What if I also want inventory levels in the update — can Starch pull stock counts from Shopify?
Yes. When you describe the automation, add 'include current inventory levels for my top 10 SKUs by revenue' and Starch will query that data from Shopify the same way it queries orders. If your inventory lives somewhere else — like a 3PL portal with no API — Starch can automate through your browser to pull it, no API needed.
Does Starch store my Shopify and Meta data, or is it queried live each time?
For Shopify and Meta Ads connected from the integration catalog, data is queried live when the automation runs — it's not stored in Starch's database between runs. That means the numbers in your update are always current as of Monday morning, but Starch isn't building a historical data warehouse on your behalf. The weekly update archives themselves (text) are stored in Knowledge Management.

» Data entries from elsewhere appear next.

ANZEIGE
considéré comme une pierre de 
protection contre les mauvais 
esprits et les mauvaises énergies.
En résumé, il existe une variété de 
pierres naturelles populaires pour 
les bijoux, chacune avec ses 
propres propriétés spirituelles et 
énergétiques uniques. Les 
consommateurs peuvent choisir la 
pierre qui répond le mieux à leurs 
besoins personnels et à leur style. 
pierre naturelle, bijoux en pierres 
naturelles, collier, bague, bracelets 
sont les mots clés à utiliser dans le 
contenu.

What if my team is split between Slack and email — can the update go to both?
Yes. Tell Starch to post to the Slack channel and also send a formatted email to your team distribution list. Starch connects directly to Gmail or Outlook and can send the digest to both places in the same automation run.
Is Starch SOC 2 certified? We're cautious about connecting ad accounts and Shopify to third-party tools.

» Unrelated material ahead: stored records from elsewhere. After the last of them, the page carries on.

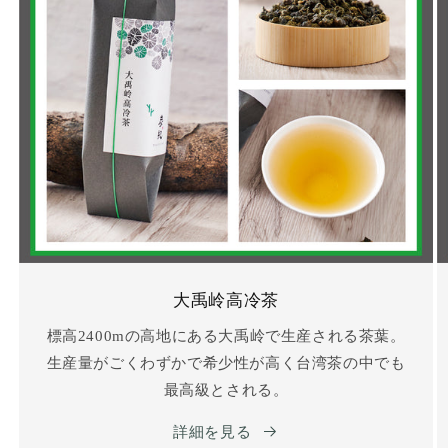
大禹岭高冷茶
標高2400mの高地にある大禹岭で生産される茶葉。
生産量がごくわずかで希少性が高く台湾茶の中でも
最高級とされる。
詳細を見る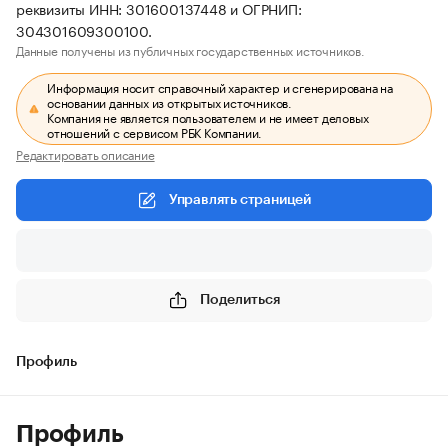
реквизиты ИНН: 301600137448 и ОГРНИП:
304301609300100.
Данные получены из публичных государственных источников.
Информация носит справочный характер и сгенерирована на
основании данных из открытых источников.
Компания не является пользователем и не имеет деловых
отношений с сервисом РБК Компании.
Редактировать описание
Управлять страницей
Поделиться
Профиль
Профиль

Starch is not SOC 2 Type II certified yet — that's on the roadmap. If your brand is at a stage where SOC 2 is a hard requirement for any new tool integration, that's worth knowing upfront. Most early-stage DTC founders we work with are comfortable connecting Shopify and ad accounts given the read-only nature of the data pull, but we'd rather you make that call with accurate information.
Can I customize the update format — like adding a section for customer support ticket volume?
Yes, and this is where Starch's composability matters. Start with the basic automation described above, then tell Starch 'add a section for customer support' and connect Gorgias or Zendesk from Starch's integration catalog. The agent will query open ticket count, average response time, or whatever metric you specify, and add it to the template. You describe the change; Starch rebuilds the automation.